November 7, 2017

Water Pollution remains an Acute Problem

Water Pollution remains an Acute Problem

We must stop treating our rivers as open sewers. Photo Credit: Flickr

A chicken farm making fertilizer from chicken droppings in Johor let large amounts of ammonia leach into the Johor River sporadically. As a result, much of the river’s water became badly polluted, leaving hundreds of thousands of people without clean tap water. A local waterworks also had to close down for a weekend to deal with the large amounts of pollutants in the river.

That’s the bad news. The good news is that after some pressure the state government has decided to shut down the farm.

Yet this incident is just one of the latest in a series of similar incidents that indicate that many of Malaysia’s water sources are in a parlous state. From Sabah to Penang, they are already badly polluted or else at perennial risk of being polluted by locals and local businesses alike. In Johor itself just the other day Hasni Mohammad, chairman of State Works at the Rural and Regional Development Committee, called for harsher laws to better protect the state’s rivers.

An illegal factory that caused widespread water pollution operates right on the bank of Sungai Semenyih in Selangor.

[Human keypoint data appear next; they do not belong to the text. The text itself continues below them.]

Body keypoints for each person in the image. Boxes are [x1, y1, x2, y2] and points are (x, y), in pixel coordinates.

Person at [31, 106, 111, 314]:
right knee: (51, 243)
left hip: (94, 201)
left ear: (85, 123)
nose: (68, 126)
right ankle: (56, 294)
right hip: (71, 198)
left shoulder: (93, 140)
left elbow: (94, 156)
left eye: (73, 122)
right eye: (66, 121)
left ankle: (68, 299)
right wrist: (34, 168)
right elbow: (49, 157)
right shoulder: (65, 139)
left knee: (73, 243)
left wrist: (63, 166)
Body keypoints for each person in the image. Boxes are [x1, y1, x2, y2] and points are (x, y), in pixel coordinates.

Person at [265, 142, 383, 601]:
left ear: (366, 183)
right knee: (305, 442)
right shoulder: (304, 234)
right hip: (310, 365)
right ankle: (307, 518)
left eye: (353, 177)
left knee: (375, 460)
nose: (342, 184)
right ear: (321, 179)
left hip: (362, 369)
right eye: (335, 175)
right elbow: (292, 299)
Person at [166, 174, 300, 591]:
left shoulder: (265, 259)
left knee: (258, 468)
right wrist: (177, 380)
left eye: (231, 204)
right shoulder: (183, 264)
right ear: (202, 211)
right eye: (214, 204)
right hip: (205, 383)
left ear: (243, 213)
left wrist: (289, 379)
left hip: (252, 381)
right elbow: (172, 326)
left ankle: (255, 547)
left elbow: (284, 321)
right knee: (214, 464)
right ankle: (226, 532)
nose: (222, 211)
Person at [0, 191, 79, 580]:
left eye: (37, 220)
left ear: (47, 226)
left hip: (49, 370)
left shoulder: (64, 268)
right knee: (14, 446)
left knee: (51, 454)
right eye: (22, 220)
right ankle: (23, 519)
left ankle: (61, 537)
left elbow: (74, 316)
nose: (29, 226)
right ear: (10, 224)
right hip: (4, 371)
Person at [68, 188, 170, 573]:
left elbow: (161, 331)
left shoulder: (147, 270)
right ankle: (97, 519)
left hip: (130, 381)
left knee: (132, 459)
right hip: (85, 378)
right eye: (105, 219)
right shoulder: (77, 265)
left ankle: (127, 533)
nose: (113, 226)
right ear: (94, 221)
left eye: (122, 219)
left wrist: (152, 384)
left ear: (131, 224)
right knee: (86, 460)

Photo Credit: Star Online

“Laws related to water pollution offences and enforcement practised in those agencies differed from one another,” he explained. “The Johor state government is of the opinion that the laws did not really reflect the importance for us to regulate or monitor all forms of threats to our existing (water) resources.”

In a like vein, the Ministry of Natural Resources and Environment has decried “illegal factories and farms [that] pollute our waterways and environment for their own gain.” The ministry has urged local authorities to “look into this matter seriously and expeditiously in order to prosecute the chicken farm owners for jeopardising the lives and livelihood of 600,000 people in the vicinity to the full extent of existing laws and enforce based on their jurisdiction.”

In the meantime, the ministry is drafting a new bill to standardize the management of the country’s water resources in all the states. If passed, the new legislation would help establish much clearer rules and guidelines on water usage both by citizens and businesses. “The present water policy is fragmented across the different states. Under this new proposal, there will be a central monitoring committee (to oversee the states),” Minister Wan Junaidi Tuanku Jaafar has said. “We are not taking away the rights of the states,” he elucidated. “We are just providing the rules, the framework and how to manage (the water resources).”

More or better laws alone won’t be enough, however. What’s needed is a change in attitude about how we treat our water sources. We must stop treating rivers and canals as nothing but watery sewers into which we dump our daily waste, be it household waste or industrial waste. Instead, we will need to start treating their water sources as the precious resources as they are.